New estimates show 126,000 pregnant women affected by Nepal quake

Earthquake survivors survey the damage in Bungmati, on the outskirts of Kathmandu, Nepal. © UNFPA Nepal/Santosh Chhetri
  • 29 April 2015

UNITED NATIONS, New York/BUNGMATI, Nepal – Needs are quickly escalating in Nepal, in the aftermath of the 7.8-magnitude earthquake. The most recent UN estimates indicate more than 5,000 have been killed and 8 million people have been affected. Based on the latest available data, UNFPA now estimates some 2 million women and girls of reproductive age are among those affected – including some 126,000 pregnant women.

Laxmi Shakya, 31, gave birth just three days before the quake. © UNFPA Nepal/Santosh Chhetri

The Government of Nepal has declared a state of emergency. Disease risks are a growing concern, and communities are sleeping outside for fear of aftershocks, which continue to convulse the area.

Women and girls are among the most vulnerable. UNFPA has rushed the delivery of reproductive health kits, which contain the supplies required to support safe childbirth. UNFPA is also supplying dignity kits, containing essential hygiene supplies for women and girls of reproductive age, including soap and sanitary napkins.

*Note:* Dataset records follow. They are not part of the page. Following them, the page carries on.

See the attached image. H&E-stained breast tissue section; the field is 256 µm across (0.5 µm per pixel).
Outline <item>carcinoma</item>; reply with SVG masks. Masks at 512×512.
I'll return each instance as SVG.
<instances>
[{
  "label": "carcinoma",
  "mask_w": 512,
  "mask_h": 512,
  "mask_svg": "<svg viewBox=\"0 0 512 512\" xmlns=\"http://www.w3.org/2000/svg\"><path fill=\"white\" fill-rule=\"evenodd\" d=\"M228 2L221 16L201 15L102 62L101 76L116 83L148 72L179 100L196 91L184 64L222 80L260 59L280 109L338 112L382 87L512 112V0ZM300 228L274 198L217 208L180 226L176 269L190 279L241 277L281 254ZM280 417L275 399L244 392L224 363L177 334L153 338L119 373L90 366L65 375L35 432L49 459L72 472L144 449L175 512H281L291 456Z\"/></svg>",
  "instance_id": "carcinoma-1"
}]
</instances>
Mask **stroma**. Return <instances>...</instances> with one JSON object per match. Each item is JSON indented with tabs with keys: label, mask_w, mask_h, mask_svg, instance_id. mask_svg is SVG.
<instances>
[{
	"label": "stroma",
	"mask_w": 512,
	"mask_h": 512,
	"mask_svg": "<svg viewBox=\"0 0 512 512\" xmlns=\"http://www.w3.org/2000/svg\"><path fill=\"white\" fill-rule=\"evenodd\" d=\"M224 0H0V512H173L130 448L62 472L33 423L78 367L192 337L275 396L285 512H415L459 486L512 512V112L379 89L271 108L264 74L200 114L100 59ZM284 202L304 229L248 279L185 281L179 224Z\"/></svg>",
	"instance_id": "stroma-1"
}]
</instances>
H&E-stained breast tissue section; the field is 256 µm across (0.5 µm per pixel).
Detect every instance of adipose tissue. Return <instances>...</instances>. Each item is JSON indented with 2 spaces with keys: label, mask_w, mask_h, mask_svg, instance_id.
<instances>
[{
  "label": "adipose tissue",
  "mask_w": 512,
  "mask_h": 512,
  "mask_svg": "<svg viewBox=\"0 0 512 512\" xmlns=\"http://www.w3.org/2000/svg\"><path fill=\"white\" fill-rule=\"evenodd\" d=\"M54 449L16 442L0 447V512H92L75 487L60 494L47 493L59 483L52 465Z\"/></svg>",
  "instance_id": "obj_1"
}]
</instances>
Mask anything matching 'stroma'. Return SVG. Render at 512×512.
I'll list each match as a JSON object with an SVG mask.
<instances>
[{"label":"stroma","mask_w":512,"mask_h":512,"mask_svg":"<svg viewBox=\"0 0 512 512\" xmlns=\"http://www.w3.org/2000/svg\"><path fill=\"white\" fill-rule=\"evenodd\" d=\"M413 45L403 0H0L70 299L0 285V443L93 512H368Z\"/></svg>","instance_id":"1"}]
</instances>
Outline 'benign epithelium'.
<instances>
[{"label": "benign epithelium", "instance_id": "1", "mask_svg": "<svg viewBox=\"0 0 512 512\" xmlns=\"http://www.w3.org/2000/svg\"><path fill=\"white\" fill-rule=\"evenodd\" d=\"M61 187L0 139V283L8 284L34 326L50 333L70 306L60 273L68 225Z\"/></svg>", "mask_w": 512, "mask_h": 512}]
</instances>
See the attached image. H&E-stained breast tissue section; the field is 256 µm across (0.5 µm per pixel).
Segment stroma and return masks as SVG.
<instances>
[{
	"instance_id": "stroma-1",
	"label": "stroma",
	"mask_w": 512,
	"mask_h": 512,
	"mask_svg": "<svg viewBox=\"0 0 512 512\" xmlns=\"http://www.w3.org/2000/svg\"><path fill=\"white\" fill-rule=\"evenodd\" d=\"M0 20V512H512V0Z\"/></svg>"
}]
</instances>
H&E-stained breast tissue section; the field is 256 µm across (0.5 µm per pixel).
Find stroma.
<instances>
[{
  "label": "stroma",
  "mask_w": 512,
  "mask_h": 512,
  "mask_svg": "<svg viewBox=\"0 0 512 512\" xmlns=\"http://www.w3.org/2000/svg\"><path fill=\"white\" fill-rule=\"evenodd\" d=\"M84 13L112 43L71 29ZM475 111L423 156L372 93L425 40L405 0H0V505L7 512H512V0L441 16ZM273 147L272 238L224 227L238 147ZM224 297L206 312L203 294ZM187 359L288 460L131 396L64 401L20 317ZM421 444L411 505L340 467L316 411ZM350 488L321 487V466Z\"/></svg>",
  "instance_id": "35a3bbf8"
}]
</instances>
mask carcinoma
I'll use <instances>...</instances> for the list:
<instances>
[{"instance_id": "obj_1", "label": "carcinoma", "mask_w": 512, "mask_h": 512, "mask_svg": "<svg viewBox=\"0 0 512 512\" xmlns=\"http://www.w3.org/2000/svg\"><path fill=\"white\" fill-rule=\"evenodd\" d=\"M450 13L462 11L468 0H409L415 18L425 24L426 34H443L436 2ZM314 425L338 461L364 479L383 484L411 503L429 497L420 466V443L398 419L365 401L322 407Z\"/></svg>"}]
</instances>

UNFPA and partners are also working to prevent gender-based violence, which is known to increase in the aftermath of disasters.

View from the ground

Bungmati, on the outskirts of the capital, Kathmandu, is one of the hardest hit places in Lalitpur District. Survivors are crowding into temporary camps, some living under tarpaulin strung from the ruins of buildings.

Sanu Chori Maharjan, 36, with a group of women and children in a temporary shelter in Bungmati. Ms. Maharjan was on the roof of her home when the quake struck. © UNFPA Nepal/Santosh Chhetri

Women and girls urgently need support, survivors told UNFPA. Nursing mothers, women and adolescent girls all emphasized the need for nutritious food, sanitary napkins, warm clothes, soap and medicines, as well as more tarpaulins.

Sanu Chori Maharjan, 36, was on the roof of her three-story home when the earthquake struck. She was lucky to have escaped unharmed. Now she and her 9-year-old son are living with other women and children in a temporary shelter.

Nursing mothers have a particularly acute need for nourishment and hygiene supplies, Ms. Maharjantold UNFPA.

Survivors clear away debris in Bungmati, on the outskirts of Kathmandu, Nepal. © UNFPA Nepal/Santosh Chhetri

Laxmi Shakya, 31, is one such nursing mother. She had delivered her second baby just three days before the quake. She was breastfeeding her infant son when the ground began to shake, said. Ms. Shakyaand her children were not hurt, but they are now living outside, and their future is uncertain.

Fifteen-year-old Sharalata Bramacharya says girls need hygiene supplies, including sanitary napkins. Her family is living in a temporary shelter, and she and her mother have been able to collect drinking water from a nearby well. Others are not so fortunate – water scarcity is a major humanitarian concern.

UNFPA responding

UNFPA staff have been deployed to assess and address the needs of survivors. Shipments of aid materials have arrived and are being distributed in the worst-affected districts.